L’abbandono di Cristo sulla croce
William Joseph Lowe
È come Dio o come uomo che
Cristo è stato abbandonato, quando sulla croce ha gridato: «Dio mio, Dio mio, perché mi hai abbandonato?» (Matteo 27:46; Salmo 22:1). Nel Salmo 22:6, Egli dice: «Ma io sono un verme e non un uomo».
È evidente, secondo le Scritture, che il Signore Gesù
Cristo «spogliò sé stesso, prendendo forma di servo, divenendo simile agli uomini; trovato esteriormente come un uomo, umiliò sé stesso» (Filippesi 2:7-8; Ebrei 2:9). La morte è entrata nel mondo per mezzo di un uomo che ha peccato, e la risurrezione dei morti è stata introdotto da un uomo, Gesù
Cristo, che è chiamato «il secondo uomo» (1 Corinzi 15:21, 47). Non si può risuscitare se non si è passati per la morte. Abbiamo dunque qui una testimonianza molto chiara, riguardo all’umanità di
Cristo riguardo alla morte, e ve ne sono altri esempi in Romani 8:3.

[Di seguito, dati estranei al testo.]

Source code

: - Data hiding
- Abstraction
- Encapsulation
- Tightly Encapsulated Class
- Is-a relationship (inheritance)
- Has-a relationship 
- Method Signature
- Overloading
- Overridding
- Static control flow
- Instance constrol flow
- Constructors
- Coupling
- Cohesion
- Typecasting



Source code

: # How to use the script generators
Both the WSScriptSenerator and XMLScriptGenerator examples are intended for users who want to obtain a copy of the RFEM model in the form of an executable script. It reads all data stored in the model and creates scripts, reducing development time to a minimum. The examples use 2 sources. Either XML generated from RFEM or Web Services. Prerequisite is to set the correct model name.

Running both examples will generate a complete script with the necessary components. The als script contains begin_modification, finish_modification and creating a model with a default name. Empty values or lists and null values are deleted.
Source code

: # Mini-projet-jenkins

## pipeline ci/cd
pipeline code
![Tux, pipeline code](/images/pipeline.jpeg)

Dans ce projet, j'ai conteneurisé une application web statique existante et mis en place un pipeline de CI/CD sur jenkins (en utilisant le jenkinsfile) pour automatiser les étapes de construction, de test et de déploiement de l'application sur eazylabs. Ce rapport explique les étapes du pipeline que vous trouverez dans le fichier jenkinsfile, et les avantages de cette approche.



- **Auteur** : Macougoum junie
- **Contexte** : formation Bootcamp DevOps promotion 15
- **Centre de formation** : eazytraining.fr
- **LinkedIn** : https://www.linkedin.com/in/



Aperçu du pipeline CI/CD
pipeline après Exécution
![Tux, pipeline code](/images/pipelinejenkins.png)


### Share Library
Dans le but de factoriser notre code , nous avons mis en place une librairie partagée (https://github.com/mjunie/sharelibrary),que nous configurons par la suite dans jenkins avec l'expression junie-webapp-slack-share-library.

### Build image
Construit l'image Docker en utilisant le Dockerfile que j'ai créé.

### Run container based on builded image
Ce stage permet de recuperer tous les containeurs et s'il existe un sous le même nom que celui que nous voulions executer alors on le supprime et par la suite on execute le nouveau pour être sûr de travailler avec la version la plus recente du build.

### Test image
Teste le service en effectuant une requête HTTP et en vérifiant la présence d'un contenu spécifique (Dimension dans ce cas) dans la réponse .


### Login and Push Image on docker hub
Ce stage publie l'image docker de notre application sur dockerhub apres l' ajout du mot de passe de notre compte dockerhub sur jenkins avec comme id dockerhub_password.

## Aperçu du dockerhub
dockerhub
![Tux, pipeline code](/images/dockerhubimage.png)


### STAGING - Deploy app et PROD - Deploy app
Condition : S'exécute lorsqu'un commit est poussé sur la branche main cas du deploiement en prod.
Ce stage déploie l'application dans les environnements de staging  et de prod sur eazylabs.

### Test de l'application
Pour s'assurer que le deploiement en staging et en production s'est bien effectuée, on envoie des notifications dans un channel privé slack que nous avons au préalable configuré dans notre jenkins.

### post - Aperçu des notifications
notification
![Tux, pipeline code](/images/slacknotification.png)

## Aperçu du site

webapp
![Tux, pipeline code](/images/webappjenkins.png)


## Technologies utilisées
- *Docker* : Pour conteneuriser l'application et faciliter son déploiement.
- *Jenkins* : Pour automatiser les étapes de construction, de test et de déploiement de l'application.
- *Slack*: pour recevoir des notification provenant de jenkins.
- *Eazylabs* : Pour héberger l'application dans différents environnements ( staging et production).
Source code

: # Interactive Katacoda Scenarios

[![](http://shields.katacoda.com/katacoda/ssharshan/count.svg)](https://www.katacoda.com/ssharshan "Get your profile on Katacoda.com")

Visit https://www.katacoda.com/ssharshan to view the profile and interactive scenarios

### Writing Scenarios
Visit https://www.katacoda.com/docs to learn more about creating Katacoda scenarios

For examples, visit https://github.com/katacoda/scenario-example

Ma, d’altra parte, bisogna non perdere di vista la divinità del Signore. Era la Parola «fatta carne» che ha abitato un tempo tra noi e «la Parola era Dio» (1 Giovanni 1:1, 14). Diventando uomo, non ha eliminato la Sua divinità. «Prima che Abraamo fosse, io sono» Egli disse e i Giudei compresero molto bene che con queste parole Egli affermava la propria divinità nel modo più evidente, al punto che presero delle pietre per lapidarLo (pensavano avesse bestemmiato). Accadde la stessa cosa, quando disse: «Io e il Padre siamo uno» (Giovanni 8:58,59; 10:30, 31, 33).
È impossibile separare in
Cristo l’umanità e la divinità. Nella Sua natura, era Dio ed è anche diventato uomo quando entrò in questo mondo. Comprendiamo dunque che nella Sua morte, Egli possa essere visto sotto diversi aspetti, come vediamo nei quattro vangeli. Nei primi due, Matteo e Marco, ci viene mostrato «abbandonato» sulla croce. Perché lì si vuole evidenziare l’espiazione. In Matteo,
Cristo è presentato come «figlio di Davide, figlio di Abraamo» (Matteo 1:1), di conseguenza viene considerata soprattutto la Sua umanità.
Ma in Marco, Egli è «il Figlio di Dio» (Marco 1:1), il perfetto servo di Dio, il Figlio amatissimo in cui trovava il piacere (v. 11). Troviamo dunque soprattutto la Sua divinità e troviamo dunque anche una risposta alla domanda.
Le Scritture sono ancora più esplicite su questo punto: Matteo e Marco, i due solo evangelisti che riferiscono le parole di
Cristo: «Perché mi hai abbandonato?» sono anche i soli che danno la testimonianza del centurione riguardo alla morte di Gesù: «Veramente, costui era Figlio di Dio» (Matteo 27:51, Marco 15:39). Inoltre Marco sottolinea il fatto con quest’espressione: «Veramente, quest’uomo era Figlio di Dio!» evidenziando molto chiaramente che la morte del Signore era un atto deliberato, e non l’effetto dell’asservimento della nostra razza decaduta al peccato e alla morte. Il Signore aveva preso volontariamente su Lui i nostri peccati, perciò rese lo spirito al Padre di Sua volontà; lasciò la vita da solo (Marco 15:37-39; paragonare con Giovanni 10:17-18) «Gesù, emesso un gran grido, rese lo spirito.» Questo fatto colpì talmente il centurione da fargli dire «Quest’uomo era il Figlio di Dio!»
Infine non dimentichiamo che la redenzione ottenuta dal Signore era una «redenzione eterna», infinita nel suo valore. Era necessario un sacrificio all’altezza di questa redenzione, quello dell’Agnello di Dio, preconosciuto fin dalla fondazione del mondo (1 Pietro 1:18-20). Tramite il Suo sangue, il Figlio di Dio si è acquistato la Chiesa (Atti 20:28): così la vita e l’incorruttibilità hanno potuto essere messe in luce nel Vangelo (2 Timoteo 1:10).
L’espressione: «Ma io sono un verme e non un uomo» mostra il profondo grado di abbassamento a cui il Signore della gloria ha voluto sottoporsi.